Diedrich was silent.
“Mr. Van Horn! Are you still there?”
“Yes, I’m still here,” said Diedrich very slowly. “I’m here, Mr. Queen. I’ll do as you say. Just where are you?”
“Wait a minute. You there!”
The counterman said: “Somebody in trouble, bud?”
“How far am I from Wrightsville?”
“Wrightsville? About forty-four miles.”
“Mr. Van Horn!”
“Yes, Mr. Queen.”
“I’m about forty-four miles from Wrightsville. I’ll drive back as fast as I can. Figure forty to forty-five minutes for the trip. I’ll come to the French door on the south terrace. When I knock, you’ll ask who it is. I’ll tell you. Then, and then only, open—and only when you’re completely satisfied that it’s really me. Is that perfectly clear? There must be no exceptions. You must let no one into the study either from outside the house or from inside. Is that clear?”
“I heard you.”
“Even that may not do it. Is that .38 Smith & Wesson still in your desk drawer? If it isn’t, don’t leave the study to get it!”
“It’s still here.”
“Take it out. Now. Hold it. All right, I’m going to hang up now and start. As soon as I do, lock up and keep away from the windows afterward. I’ll see you in—”
“Mr. Queen.”
“Yes? What?”
“What’s the point of all this? From the way you’re talking anyone would think my life’s in danger.”
“It is.”
The Eighth Day
FORTY-THREE MINUTES LATER ELLERY knocked on the French door.
The study was in darkness.
“Who is it?”
It was hard to say just where Diedrich might be beyond the glass. Queen.
“Who? Say it again.”
“Queen. Ellery Queen.”
A key turned. He opened the French door, stepped through, shut the door swiftly, turned the key. He felt around in the dark until he found the pull of the hanging.

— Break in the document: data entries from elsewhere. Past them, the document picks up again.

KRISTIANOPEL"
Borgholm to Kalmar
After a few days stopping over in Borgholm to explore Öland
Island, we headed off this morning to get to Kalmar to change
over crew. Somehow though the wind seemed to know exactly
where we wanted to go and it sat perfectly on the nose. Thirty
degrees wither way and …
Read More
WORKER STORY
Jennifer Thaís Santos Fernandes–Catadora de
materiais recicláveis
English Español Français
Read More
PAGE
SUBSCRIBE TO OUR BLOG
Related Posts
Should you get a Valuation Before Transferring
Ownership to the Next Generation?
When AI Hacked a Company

Only then did he say, “You may turn the lights on now, Mr. Van Horn.”
The desk lamp.
Diedrich was standing on the other side of the desk, the .38 brilliant. The desk top was a confusion of account books, papers. He was in pajamas and robe; bare feet in leather mules. His face was quite pale, a study in planes.
“Good idea turning the lights out,” said Ellery. “I should have thought of that myself. Never mind the gun now.”

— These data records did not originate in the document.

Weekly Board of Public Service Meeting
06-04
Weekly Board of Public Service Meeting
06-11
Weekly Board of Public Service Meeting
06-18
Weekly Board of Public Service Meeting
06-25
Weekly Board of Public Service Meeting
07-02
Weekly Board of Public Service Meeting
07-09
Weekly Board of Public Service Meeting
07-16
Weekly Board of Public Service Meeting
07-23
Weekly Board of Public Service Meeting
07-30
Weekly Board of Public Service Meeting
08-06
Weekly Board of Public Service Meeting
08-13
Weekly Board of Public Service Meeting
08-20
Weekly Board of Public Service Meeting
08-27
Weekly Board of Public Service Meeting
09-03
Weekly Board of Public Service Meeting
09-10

Diedrich laid the weapon on the desk.
“Anything?” Ellery asked.
“No.”
Ellery grinned. “That was quite a drive; I’ll dream about it. Mind if I take the load off my feet?”
He dropped into Diedrich’s swivel chair and stretched his legs.
A muscle at the corner of the big man’s mouth was jumping. “I’m pretty much at the end of my patience, Mr. Queen. I want the whole story, and I want it now.”
“Yes,” said Ellery.
“What’s this about my life being in danger? I haven’t an enemy in the world. Not that kind of enemy.”